What you need to do:
a – Copy the passage of the TreePPL cheat sheet starting at "Example is Blub." and ending at "vector by [].".
b – Write the next part of the TreePPL cheat sheet, picking up right after its final sentence.

Text segment:
========================================================================

TreePPL Cheat Sheet

Basic features

Example is Hello world.

Feature	Implementation
Single-line comment	// This is a single line comment
Multi-line or intervening comment	/* This is a multiline/intervening
	comment */
Terminate statements with semi-colon ;	printLn("Hello, world");
Every program needs to have a model function	model function hello() { /* put your code here */ }
Compiling TreePPL code to binary	tpplc hello.tppl input.mc output.mc && mi compile output.mc
Running compiled programs	./output [number of particles] [number of sweeps]
	[number of samples] [number of chains] in the case of MCMC

Working with data

Example is Blub.

Feature	Implementation
Data is passed by specifying arguments to the model function	model function blub(n: Int, pi: Real, trump: Bool, coinflips: Bool[], text: String)
	The basic datatypes are integer, real, boolean, and string. Each of them can be converted to a vector by [].

========================================================================

Dataset:
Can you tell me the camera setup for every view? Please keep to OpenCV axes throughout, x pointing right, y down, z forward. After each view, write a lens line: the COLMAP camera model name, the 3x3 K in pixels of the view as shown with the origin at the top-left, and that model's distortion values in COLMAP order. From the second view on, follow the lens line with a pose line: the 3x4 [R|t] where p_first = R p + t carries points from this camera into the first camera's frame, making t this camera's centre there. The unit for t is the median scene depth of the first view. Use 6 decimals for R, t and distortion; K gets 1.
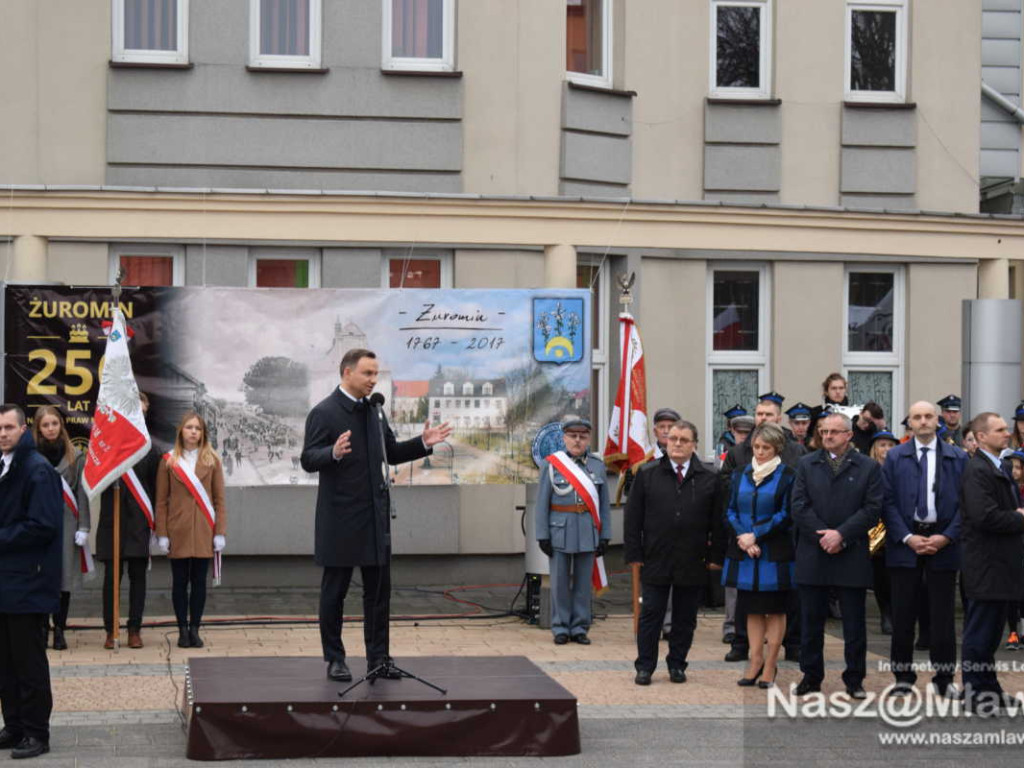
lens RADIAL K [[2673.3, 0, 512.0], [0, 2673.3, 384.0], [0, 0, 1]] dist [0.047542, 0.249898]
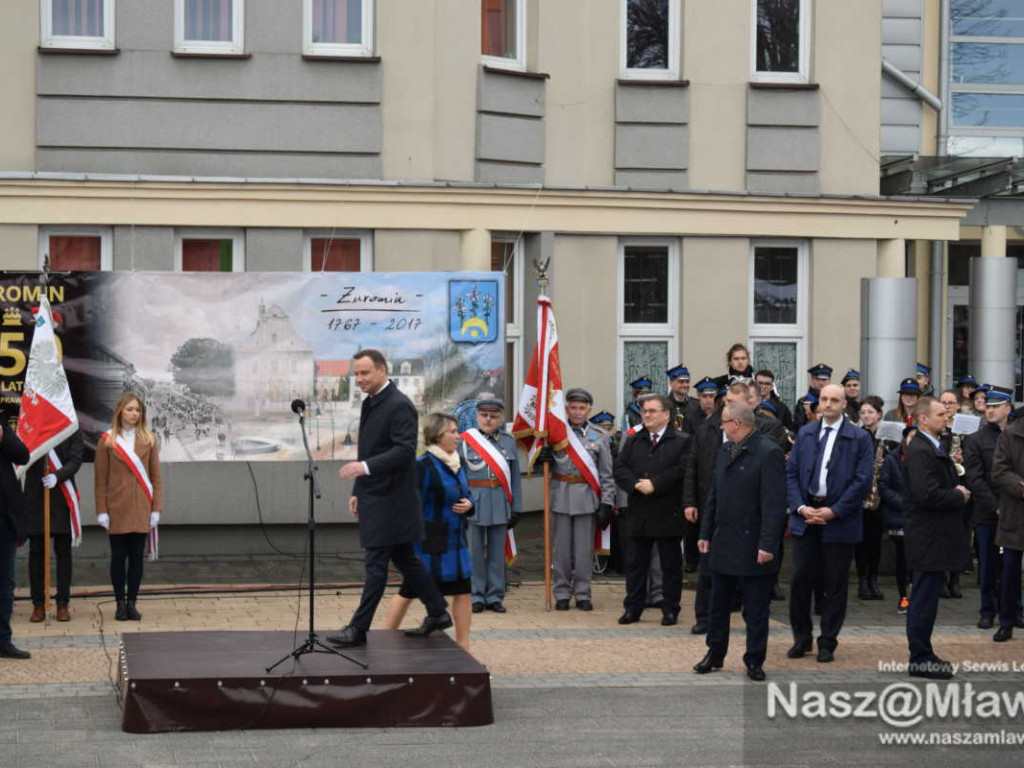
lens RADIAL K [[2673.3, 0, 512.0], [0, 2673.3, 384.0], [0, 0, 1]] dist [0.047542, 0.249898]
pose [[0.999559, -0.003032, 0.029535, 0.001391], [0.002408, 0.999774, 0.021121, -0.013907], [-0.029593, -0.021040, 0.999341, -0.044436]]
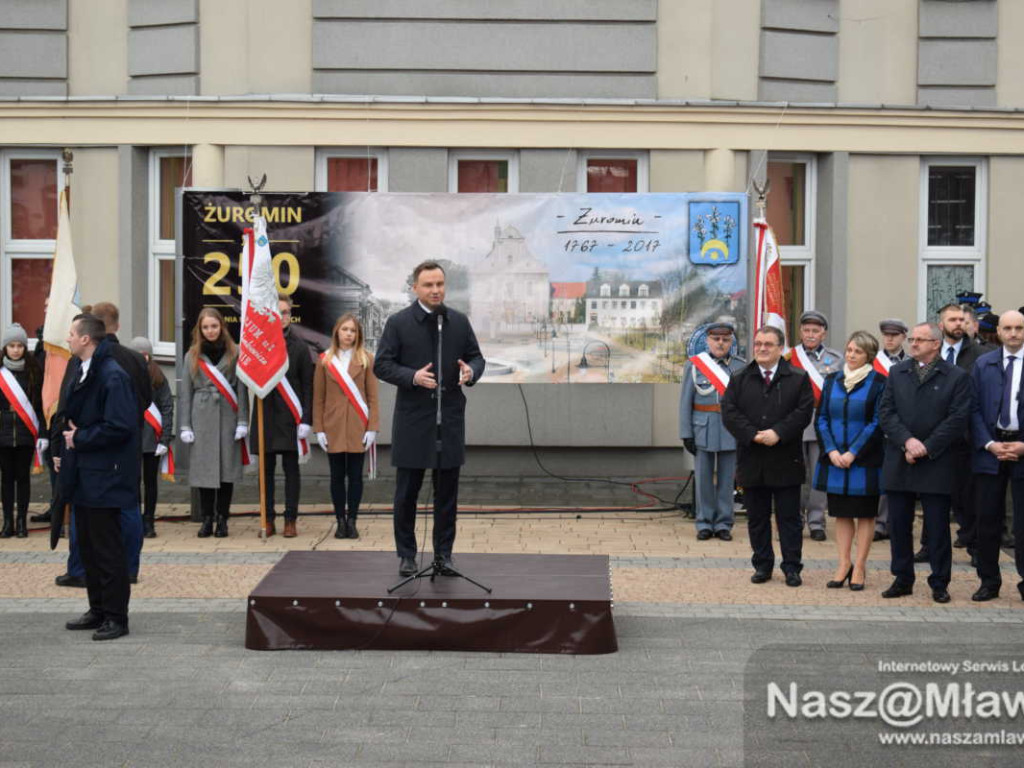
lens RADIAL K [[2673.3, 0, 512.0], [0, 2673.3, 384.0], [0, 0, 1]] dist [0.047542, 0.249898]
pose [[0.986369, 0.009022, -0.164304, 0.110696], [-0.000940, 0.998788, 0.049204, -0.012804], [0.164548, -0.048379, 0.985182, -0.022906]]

========================================================================

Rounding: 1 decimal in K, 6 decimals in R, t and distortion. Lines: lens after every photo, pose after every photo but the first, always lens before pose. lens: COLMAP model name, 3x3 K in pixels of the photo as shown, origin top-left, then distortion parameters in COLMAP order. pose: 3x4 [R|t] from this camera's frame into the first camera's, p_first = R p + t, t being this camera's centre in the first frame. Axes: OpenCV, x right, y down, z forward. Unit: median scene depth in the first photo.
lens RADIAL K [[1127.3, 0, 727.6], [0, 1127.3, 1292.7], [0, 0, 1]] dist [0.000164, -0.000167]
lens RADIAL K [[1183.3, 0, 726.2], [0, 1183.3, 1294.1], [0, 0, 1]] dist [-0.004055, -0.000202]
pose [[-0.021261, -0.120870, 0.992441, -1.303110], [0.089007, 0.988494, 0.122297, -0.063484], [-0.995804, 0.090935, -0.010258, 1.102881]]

========================================================================

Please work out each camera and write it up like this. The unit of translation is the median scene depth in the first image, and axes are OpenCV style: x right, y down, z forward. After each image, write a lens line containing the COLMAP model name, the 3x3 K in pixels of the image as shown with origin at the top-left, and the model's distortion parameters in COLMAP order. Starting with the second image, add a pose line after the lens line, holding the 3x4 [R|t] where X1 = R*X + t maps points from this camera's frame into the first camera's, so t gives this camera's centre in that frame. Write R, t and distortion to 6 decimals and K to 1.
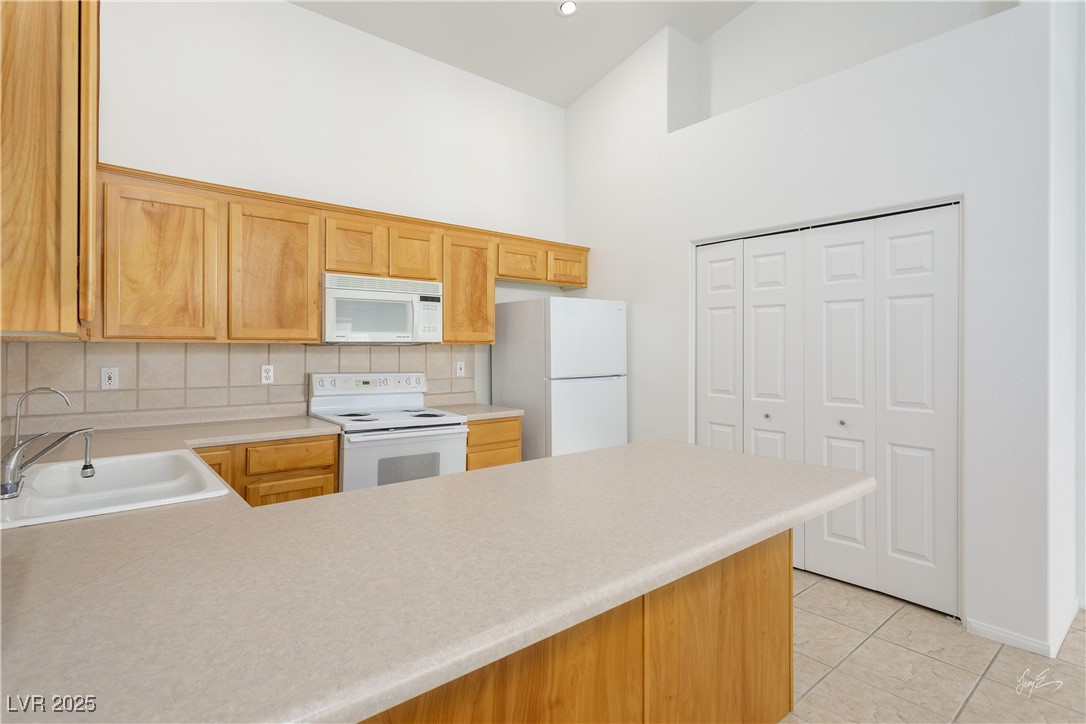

========================================================================

Responses:
a –
Example is Blub.

Feature	Implementation
Data is passed by specifying arguments to the model function	model function blub(n: Int, pi: Real, trump: Bool, coinflips: Bool[], text: String)
	The basic datatypes are integer, real, boolean, and string. Each of them can be converted to a vector by [].

b –
Priting and adding a new line	printLn(text);
Printing without adding a new line	print(text);
Print only an empty line	print("\n"); // printLn() not allowed
All types must be converted to string before printing	int2string(n)
	real2string(pi) will only take a few decimals
	bool2string(true)
Concatenating two strings	concat("Trump was elected: ", bool2string(trump) Outputs False
Creating a new vector	let testVec = [1, 2]; // will create an integer vector
Getting the i-th element of the vector	testVec[1] vectors are 1-indexed
It is not possible to change individual elements	let testVec[1] = x; // compiler error!
Getting the length of a vector	length(coinflips)
Applying a function to each element of a vector	let coinFlipStr = apply(bool2string, coinflips);
Joining a vector of strings into a single string	join(coinFlipStr)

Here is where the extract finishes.